Artık kritik eşiğe gelmiş bulunuyoruz. Adaysız geçen her dakika her saat muhalefetin aleyhine işliyor.
Seçime az bir zaman kaldı, hala Millet İttifakı'nın CB adayı belli değil. Bu, topluma güvensizlik olarak yansıyor. Bugün anlaşamazlarsa yarın nasıl anlaşacak ve Türkiye'yi nasıl yönetecekler gibi sorgulamalara neden oluyor.
Şüphesiz aday belirlemek kolay iş değil, bir tarafta hırslar, beklentiler, öbür tarafta toplumsal gerçekler var.İkisini uzlaştırmak çok zor.
Sistemin değişmesi, parlamenter sisteme dönüş ancak CB seçimini almakla mümkün. Bunun için de kazanmaya en yakın adayda ittifak dilmesi gerekiyor. Bu iş öyle binde bir oyu olan DP'nin Altılı Masa'da daha uzlaşılmış bir karar yokken adayını ilan etmesine benzemez. Milletvekilliği kapmak ayrıdır, Türkiye'nin kaderini etkileyecek bir seçimde doğru aday çıkarmak farklıdır.
Milletin kaderi, masadaki liderlerin kendilerini geri çekerek doğru adayı belirlemelerine bağlı. Farklı düşünceleri bastırmaya çalışmak, tıpkı AKP'nin yaptığı gibi Türkiye'ye tek gözle bakmak, tek kulakla dinlemektir. Oysa toplumsal eğilimleri tespit etmek ancak çoklu bir bakışla mümkün. Her toplum kümesi aynı mesajlardan etkilenmiyor. Bir milliyetçi ile bir sosyal demokratın etkilenme veya seferber olma çizgileri farklıdır. Önemli olan bu farklı hassasiyetleri bir noktada buluşturacak mahareti göstermektir.
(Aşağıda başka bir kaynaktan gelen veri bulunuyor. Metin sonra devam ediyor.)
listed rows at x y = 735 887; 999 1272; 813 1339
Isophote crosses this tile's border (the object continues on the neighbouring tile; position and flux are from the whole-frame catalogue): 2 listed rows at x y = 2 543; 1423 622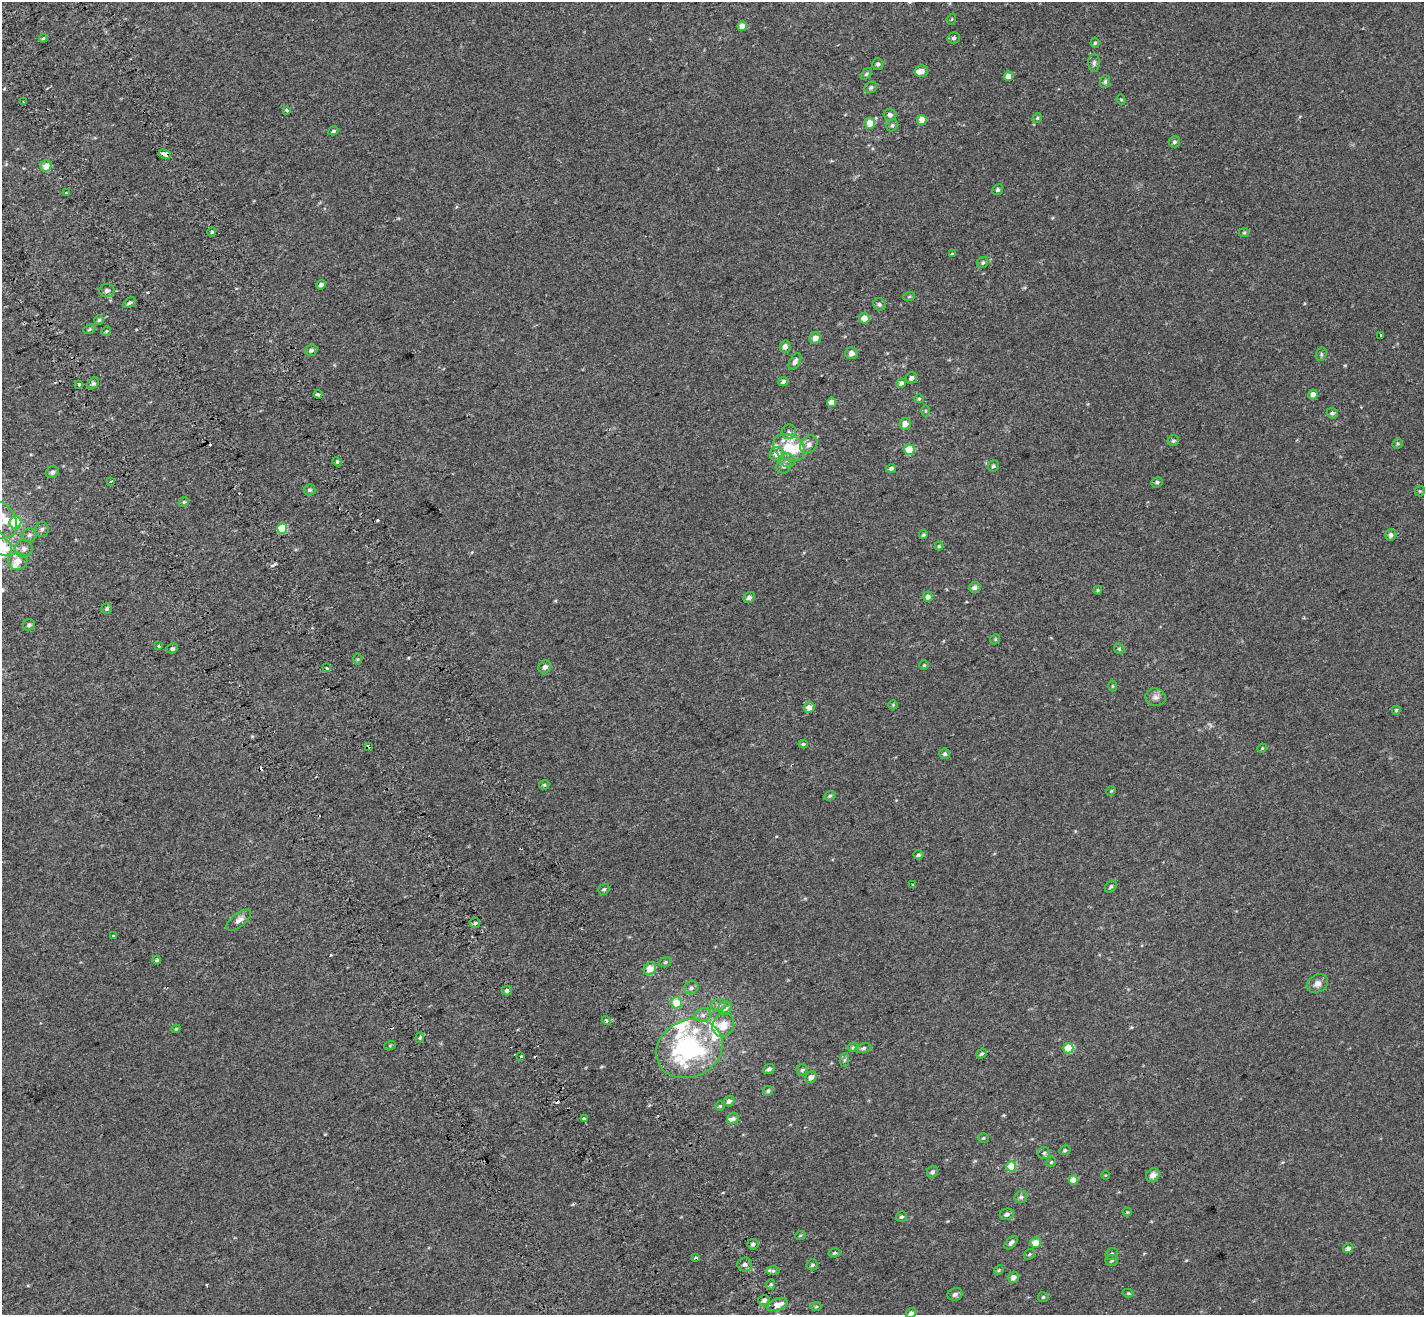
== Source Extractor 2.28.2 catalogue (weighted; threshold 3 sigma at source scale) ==
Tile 11 of 4 x 4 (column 3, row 3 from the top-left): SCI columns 2946-4367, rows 1561-2873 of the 5889 x 5690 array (HDU 1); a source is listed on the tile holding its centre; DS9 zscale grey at full resolution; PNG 1426 x 1317 px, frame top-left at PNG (2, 2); each listed source drawn as its Kron ellipse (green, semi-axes under 4 px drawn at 4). Shown black and unused: <1% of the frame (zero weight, under 2 of 3 exposures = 6% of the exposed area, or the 3 px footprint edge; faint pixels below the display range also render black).
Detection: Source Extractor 2.28.2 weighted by HDU 2 'WHT'; one run over the whole footprint, this tile lists its part. Background 0.00116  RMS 0.0065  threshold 0.0294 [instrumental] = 3 sigma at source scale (4.5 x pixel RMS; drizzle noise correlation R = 1.50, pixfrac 1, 0.0396/0.0396 arcsec/px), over >= 5 px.
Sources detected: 206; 1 too faint to see at this stretch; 6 cosmic-ray / hot-pixel residue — neither listed nor drawn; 13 inside a brighter listed object's ellipse — not listed separately; the other 186 listed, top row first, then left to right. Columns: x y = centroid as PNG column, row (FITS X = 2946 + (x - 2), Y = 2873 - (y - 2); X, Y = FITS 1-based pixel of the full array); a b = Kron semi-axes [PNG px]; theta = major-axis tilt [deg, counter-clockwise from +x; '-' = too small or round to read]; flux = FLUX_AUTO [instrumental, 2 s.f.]
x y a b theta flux
952 19 6 3 70 0.55
742 26 5 4 - 6.1
43 38 4 3 - 0.66
954 38 6 5 - 1.3
1095 43 5 4 - 1
1094 63 9 6 88 1.7
878 64 6 5 - 1.6
921 71 7 5 14 4.1
866 74 7 4 48 0.95
1008 76 5 4 - 5
1105 82 6 5 - 1.3
871 87 6 5 - 1.3
1121 100 5 4 - 0.76
23 101 3 2 - 0.56
287 111 3 3 - 1.6
890 115 6 6 - 2.4
1037 118 5 4 - 0.82
922 120 5 5 - 7.1
870 123 5 5 - 8.7
892 125 6 5 - 1.1
333 131 5 4 - 0.98
1174 142 6 5 - 1.4
165 154 6 4 -27 6.2
46 166 6 5 - 6.5
998 190 5 5 - 1.5
66 193 3 2 - 0.81
212 232 4 4 - 0.7
1244 233 5 4 - 0.8
952 253 3 2 - 0.95
983 262 6 5 - 1.1
321 285 5 4 - 1.8
107 291 8 6 3 2.1
909 297 6 4 20 0.75
129 303 7 4 29 1.4
879 304 6 6 - 1.4
864 318 5 5 - 6
99 320 5 5 - 0.94
89 329 6 4 23 0.83
106 331 5 4 - 0.65
1381 335 3 3 - 1.9
815 338 6 5 - 3.6
785 347 6 5 - 2.5
311 350 6 5 - 1.6
851 353 6 6 - 2.8
1321 354 7 5 72 1
795 362 9 5 61 2.3
911 378 6 5 - 2.3
783 381 5 4 - 1.7
93 383 6 4 48 1.3
901 383 4 4 - 1.8
79 384 4 3 - 2
318 394 4 3 - 5.2
1313 394 5 4 - 3.7
919 399 5 4 - 0.7
832 402 5 4 - 4.9
925 411 5 4 - 0.65
1332 413 5 5 - 1.4
905 424 5 5 - 4.7
789 432 7 7 - 1.7
1173 441 6 5 - 1.1
809 444 10 7 53 3.2
1398 444 5 5 - 0.9
789 447 17 12 -28 14
909 450 5 5 - 16
776 454 7 6 - 4.8
788 460 8 7 - 2.1
337 462 5 4 - 0.81
784 466 7 7 - 2
993 466 6 5 - 1.1
891 468 5 4 - 1.5
52 472 6 5 - 1.8
111 481 4 3 - 1.6
1157 482 6 5 - 1.2
309 490 6 5 - 1.2
1420 491 5 5 - 0.7
184 502 5 4 - 0.84
4 520 18 11 -65 11
15 522 6 6 - 26
42 529 7 7 - 1.8
282 529 5 5 - 19
29 535 7 7 - 1.8
923 535 4 4 - 0.86
1391 535 6 5 - 2
939 546 4 4 - 0.72
2 547 10 8 -29 14
24 549 9 8 - 2.9
18 561 10 8 13 5.6
975 587 6 5 - 2.2
1098 590 4 4 - 0.62
928 597 5 4 - 2.7
749 598 6 5 - 2
107 608 5 5 - 1.4
29 625 6 5 - 1.5
995 639 5 4 - 0.74
159 646 3 3 - 3.4
172 649 6 5 - 1.4
1119 649 5 4 - 0.88
358 659 6 4 90 0.81
924 665 4 4 - 0.77
545 667 7 6 - 2.3
326 668 3 3 - 1.4
1112 686 5 3 - 0.59
1155 697 10 9 - 2.9
893 705 5 4 - 0.64
809 708 6 5 - 3.9
1396 710 4 4 - 0.82
803 744 4 4 - 0.84
369 746 4 3 - 1.9
1262 748 5 4 - 0.59
945 754 5 5 - 1.2
544 785 5 5 - 0.8
1111 791 5 4 - 0.64
830 796 6 4 22 0.97
918 855 5 5 - 1.2
913 885 3 3 - 1.5
1111 887 7 5 50 1.3
604 889 6 5 - 1.1
239 920 14 6 39 3.4
475 923 5 5 - 0.98
113 936 3 3 - 2
157 960 4 3 - 2.6
665 962 6 5 - 0.95
650 969 7 6 - 7.2
1317 983 11 8 30 3.5
691 988 7 6 - 1.8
Mesela ben tutuklu/hükümlü olan Selahattin Demirtaş'ın sosyal medyada önünün bu kadar açık tutulmasını yadırgıyorum. Demirtaş'ın hitap ettiği bir oy kitlesi var ve fakat bu alan çok sınırlı. Ama onun birkaç katı da antipati alanı var. Ondan dolayı Millet İttifakına oy verecek bir kişi varsa ondan dolayı o vermeyecek belki beş kişi var. Bu ülkede milliyetçilerin gücü hep küçümseniyor. Hatta dikkate bile alınmıyor. Çünkü yeterince organize ve birleşik değiller. Medyada kamuoyu oluşturacak kalemleri yok. Nedense birileri ısrarla terazinin bir tarafına milliyetçileri değil, hep HDP'yi koyarak, siyaseti HDP'ye göre tanzim etmek istiyor. Bu siyaset tarzı da toplumun büyük bir kesimi tarafından şüphe ve tereddütle karşılanıyor. Demirtaş da kendine sağlanan bu -dikkat çekici- özgürlük alanını tepe tepe kullanıyor. Tutuklu olduğunu unutup teknik direktörlüğe soyunuyor. Demokratik güçleri Kılıçdaroğlu'nun arkasında dizilmeye çağırıyor. Emin olun bu çağrılar Millet İttifakının hareket alanını daraltmaktan, Erdoğan'ın masanın altında başkaları var söylemine haklılık kazandırmaktan başka işe yaramıyor. Demirtaş, gerçekten Millet İttifakının kazanmasını istiyorsa yapacağı tek şey susması, ona tanınan bu imkanın boşuna tanınmadığını anlamasıdır.
Şunu da unutmamak gerekir: İttifak etmiş partilerin hiç birinin oyu çantada keklik değil. Tek adam düzenine karşı olmak, ülkeye, demokrasinin, adaletin gelmesini istemek partilerin oylarını bir havuzda toplamaya yetmez. Kazanmanın maliyetinin kaybetmenin maliyetinden yüksek olacağı yönünde bir algı oluşur-(oluşturulur)-sa bugüne kadar verilen mücadele boşa gider. Oyların aynı mecraya akması liderler arasında bir uzlaşma ve uyumun olduğunun gösterilmesine bağlıdır. Bir lideri uzlaşmaz, yahut tefrikacı göstermek onun tabanını ittifaktan uzaklaştırır, motivasyonunu bozar. Onun için Millet İttifakı içindeki farklı seslere de kulak verilmesi, bir karara varırken ortak akıldan uzaklaşılmaması gerekiyor. Oldu bitti yaratmak ne kadar yanlışsa, akıl birliği aramadan, hatta farklı sesleri sabotör olarak görmek de o kadar yanlıştır.